RTI For Market Info Hangs Fire – Business Standard – 26-Nov-2014
November 29, 2014 - Uncategorized
The Right to Information ( RTI) Act has resulted in governments falling, politicians going to jail and the exposure of large- scale corruption. One segment it has made limited inroads in are the securities markets.
Most key market infrastructure institutions remain out of the Act’s ambit, some in spite of Central Information Commission ( CIC) orders to the contrary. One cannot request information under the RTI Act from the country’s largest stock exchange by volume, the National Stock Exchange ( NSE). Or of Asia’s oldest bourse, the BSE. Nor from the country’s oldest mutual fund, UTI MF.
All three moved the courts after decisions on its applicability went against them. It remains stuck there, up to seven years after the original CIC order.
While the stock exchanges did not reply to a query on the status of applicability of RTI applications, appeals against the laws application to them are said to be pending in three high courts. A BSE appeal is said to be pending in the Bombay High Court (HC), an NSE one in the Delhi HC and one against the Calcutta Stock Exchange ( CSE) in the Calcutta HC, according to those in the know.
BSE and CSE did not respond to arequest for comment. NSE declined to do so.
The arguments the exchanges have put forth include not receiving government funding and, thus, not coming under the Act’s purview. However, the Securities and Exchange Board of India ( Sebi) had in 2007 supported the move to open these to scrutiny.
“It was argued before a five- member bench of the CIC at the time I was at Sebi. We submitted that the exchange does fall under the Acts purview. I believe these are public organisations and they should be transparent,” said Sandeep Parekh, founder of Finsec Law Advisors and former executive director, Sebi.
The CIC subsequently ruled that stock exchanges should come under the Act. The bourses challenged the order.
Tejesh Chitlangi, partner at IC Legal, said the manner in which stock exchanges are constituted, the quasijudicial powers they exercise over their members and keeping in view their exclusive mandate to enable securities market trades by the public, they should be open to the RTI.
“These institutions cater to the public at large, have been construed as ‘State’ vide judicial pronouncements and should, therefore, be willing to be more transparent in their functioning,” he said.
Arun Kumar Agarwal, a Bengaluru- based lawyer, noted that even schools and colleges were subject to the RTI Act. There should be no reason for market institutions to not be transparent in the same way, considering the important role they play.
Another key market institution, the venerable UTI, too chooses to keep itself out of the ambit. It spokesman said a petition ( no 1968 of 2008) was filed before the Bombay HC against an August 6, 2008, order of the CIC, deciding UTI Asset Management Company was a public Authority as defined under the Act.
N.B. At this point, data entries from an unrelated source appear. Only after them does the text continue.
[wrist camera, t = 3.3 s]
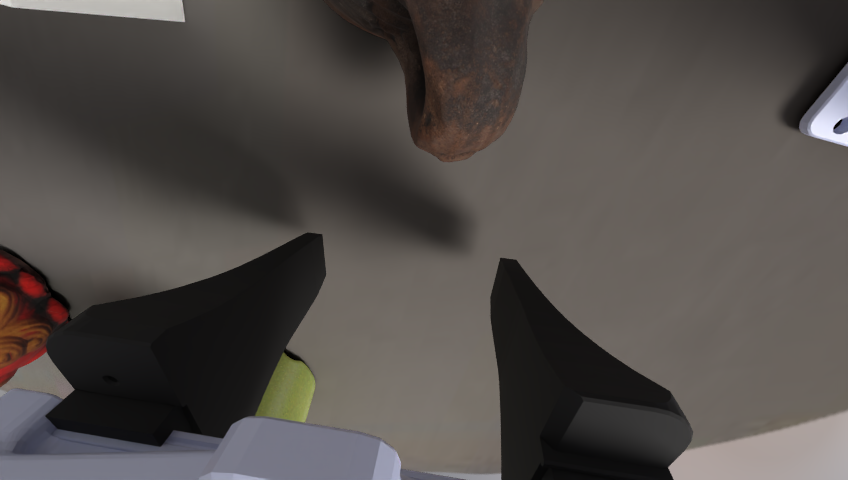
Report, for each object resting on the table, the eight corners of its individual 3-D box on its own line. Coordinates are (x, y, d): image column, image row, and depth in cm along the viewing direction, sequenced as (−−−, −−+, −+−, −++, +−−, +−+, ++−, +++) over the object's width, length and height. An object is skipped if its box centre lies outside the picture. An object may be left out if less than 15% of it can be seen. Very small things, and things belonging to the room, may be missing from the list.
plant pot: (354, 417, 23) (301, 591, 16) (236, 410, 24) (136, 567, 17) (320, 322, 18) (221, 507, 11) (176, 320, 20) (3, 483, 12)
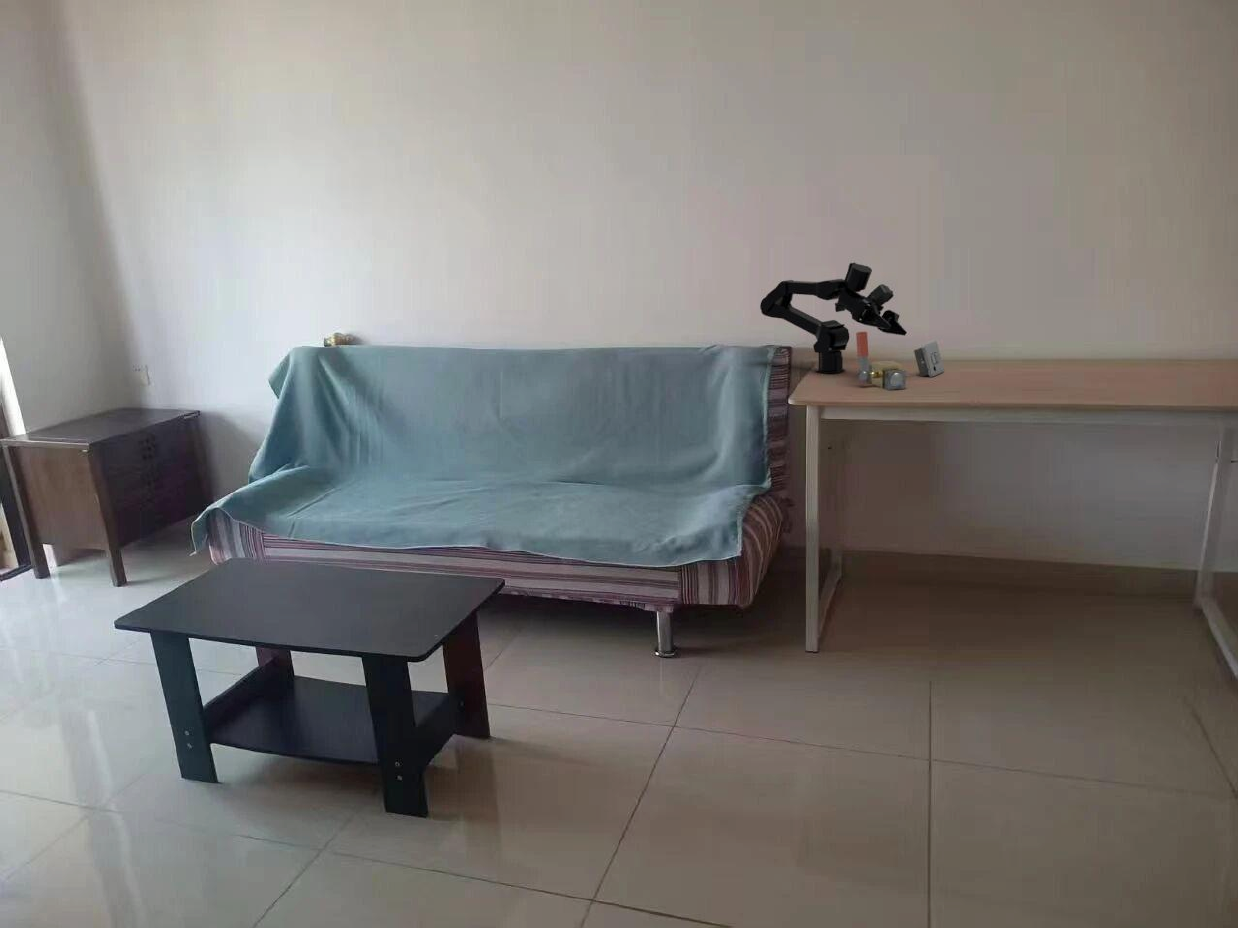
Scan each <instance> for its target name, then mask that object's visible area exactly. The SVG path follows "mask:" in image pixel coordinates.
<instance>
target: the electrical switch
mask: <svg viewBox="0 0 1238 928" xmlns="http://www.w3.org/2000/svg"><path fill="white" fill-rule="evenodd" d="M913 353H914V356H915V357H914V358H915V360H916V364H917V368H918V371H919V376H920V377H924V376H925V377H926V376H929V378H933V377H935V376H938V375H939V374H942V373H944V371H945V369H944V368H945V367H944V364H943V360H942V357H941V353H940V348H939V344H938V342H937V341H936V340H933V341H930V342H927V343H925V344H922V345H921V347H919V348H917V349H914V350H913Z"/></svg>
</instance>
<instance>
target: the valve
mask: <svg viewBox="0 0 1238 928" xmlns="http://www.w3.org/2000/svg"><path fill="white" fill-rule="evenodd" d="M868 371H869V374H870V379H869V381H868V382H869V383H871V384H872V385H874V386H877V387H878V388H879V387H880V388H881V389H886V390H887V391H890V390H891V391H892V390H903V389H906V380H907V379H906V378H907V377H906V375H907V371H906V370H904V369H903V364H902V363H900V362H896V361H893V360H885V361H884V360H882V361H872V362H871V364H868Z"/></svg>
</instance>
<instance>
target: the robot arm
mask: <svg viewBox="0 0 1238 928" xmlns="http://www.w3.org/2000/svg"><path fill="white" fill-rule="evenodd" d="M872 272H873V270H872V268H871V267H870V266H868V265H864V264H860V263H859V264H858V263H856V262H849V264H848V269H847V273H846V275H845V277H844V279H843V278H835V279H829V280H823V281H808V280H807V281H803V280H801V281H800V280H794V279H788V280H782V281H780V282H779V283H778V284H777V285H776V286H775V288H773V289H772V290H771V291H770V292H769V293H768V294H767V295H766V296H765V297H763V299H762V300H761V302H760V308H759V309H760V310H761V311H760V313H761V314H762V315H763V316H765V317H769V318H771V319H772V318H774V319H782V320H784V321H786V322H788V323H790V324H792V325H794V326H796V327H798V328H799V329H802V330H803V331H805V332H807V333H809V334H810V335H813V336H815V339H816V341H815V343H813V345H812V346H813V350H814V352H815V353H817V354H818V369H815V370H814V372H816V373H821V374H830V375H831V374H838V373H841V372H846V368H845V369H844V368H843V367H844V365H843V364H844V363H843V361H844V360H843V355H842V354H843V351H846V349H847V345H848V343H849V341H850V332H849V329H848V328H847V327H846V326H845V323H840V322H838V321H837V320H835V319H832V320H827V321H822V320H820V319H818V318H816V317H814V316H812V315H810V314H807V313H806V312H804V311H803V310H800V309H797V308H796V307H794V306H793V305H792V303H791V302H792V301H793V298H794V297H793V296H794V295H804V296H815V297H816V298H818V299H821V300H824V301H832V300H837V302H835V303H834V305H835V308H834V309H835V312H836V313H839V312H844V311H848V312H849V314H850V315H851V320H853V321H855V322H856V323H859V324H862V325H864V326H868V327H873V328H876V329H877V330H879V331H881V332H882V333H884V334H890V335H898V336H906V335H907V330H905V328H904V327H903V326H902V325H901V323H900V322H899V318H900V314H898V313H897V312H895V311H893V310H891V309H887V310H885V311H884V312H883V314H882V313H881V311H883V310H884V308H885V306H883V305H885V304H886V303H889V301H890V300H891V299H892V298H893V297H894V291H893V290H891V288H890V287H889V286H887V285H885V284H879V285H878V286H877V287H876V288H875V289H873V290H872V291H871V292H869V294H868V295H867V296H865V295H862V293H861V294H860V292H861V291H864V290H866V288H867V285H868V283H869V280H870V277H871V275H872ZM881 314H882V315H881Z"/></svg>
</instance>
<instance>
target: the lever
mask: <svg viewBox="0 0 1238 928" xmlns="http://www.w3.org/2000/svg"><path fill="white" fill-rule="evenodd" d="M855 335H856V350H857V351H856V353H857V357H858V365H859V372H858V381H859V382H861V383H863V382H869V379H870V374H869V364H868V363H869V362H868V357H869V345H868V343H869V342H868V341H869V340H868V332H867V331H859V332H856V333H855Z"/></svg>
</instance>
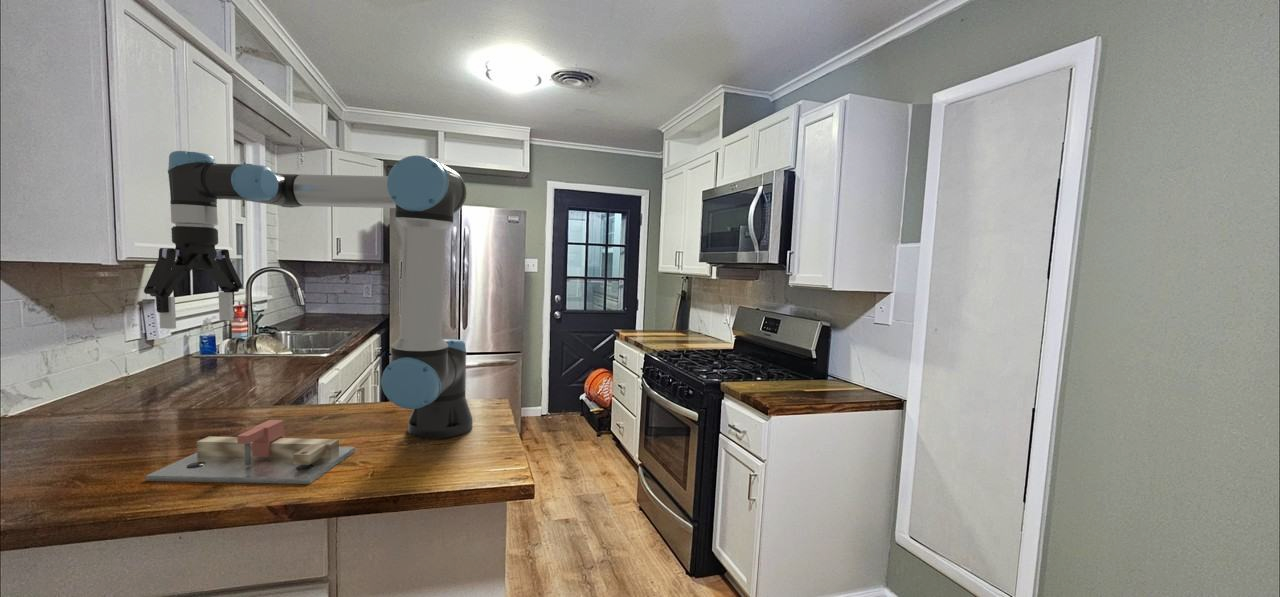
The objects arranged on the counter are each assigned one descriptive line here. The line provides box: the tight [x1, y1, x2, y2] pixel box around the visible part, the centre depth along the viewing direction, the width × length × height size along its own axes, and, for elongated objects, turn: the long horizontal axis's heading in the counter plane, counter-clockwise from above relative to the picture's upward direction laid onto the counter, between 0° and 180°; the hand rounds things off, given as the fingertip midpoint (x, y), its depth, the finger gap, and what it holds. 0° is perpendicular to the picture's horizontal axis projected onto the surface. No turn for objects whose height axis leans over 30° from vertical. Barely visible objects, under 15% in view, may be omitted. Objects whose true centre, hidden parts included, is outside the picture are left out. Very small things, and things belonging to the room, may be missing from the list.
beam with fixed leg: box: [196, 435, 340, 468], centre depth 103 cm, size 27×8×3 cm, turn 92°
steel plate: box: [145, 446, 356, 485], centre depth 102 cm, size 30×16×1 cm, turn 92°
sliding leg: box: [236, 419, 286, 465], centre depth 103 cm, size 3×10×6 cm, turn 2°
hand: (199, 324), depth 110 cm, fingers open, 13 cm apart
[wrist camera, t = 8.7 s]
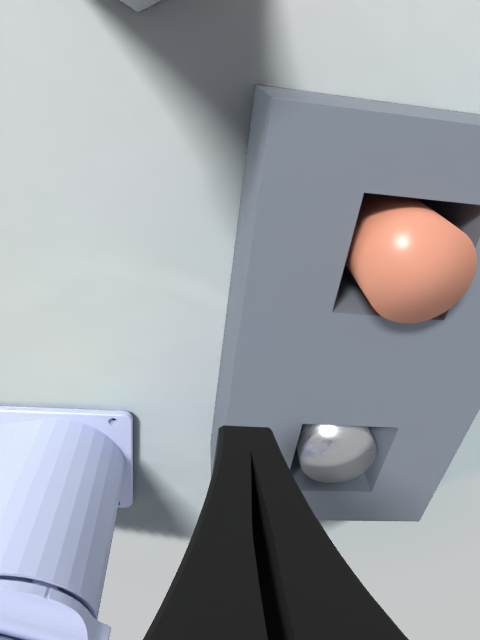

The HC had on September 10, 2008, stayed the order. “ The petition is pending for final hearing, which will be heard in due course,” said the spokesperson.
The commodity exchanges have also kept themselves out of the ambit. Emails to the Multi Commodity Exchange of India and the National Commodity & Derivatives Exchange (NCDEX), the two largest ones, remained unanswered.
The Central Information Commissioner, interestingly, had kept commodity exchanges out of the purview of the Act, through an order dated February 8, 2010.
“Despite the fact that 46 per cent of the equity capital of NCDEX is held by public sector units ( which, no doubt, are public authorities)…( NCDEX) cannot be said to be ‘ public authority’, as there has been no direct or indirect funding by an appropriate government,” was the decision.
The RTI Act will have completed 10 years in 2015.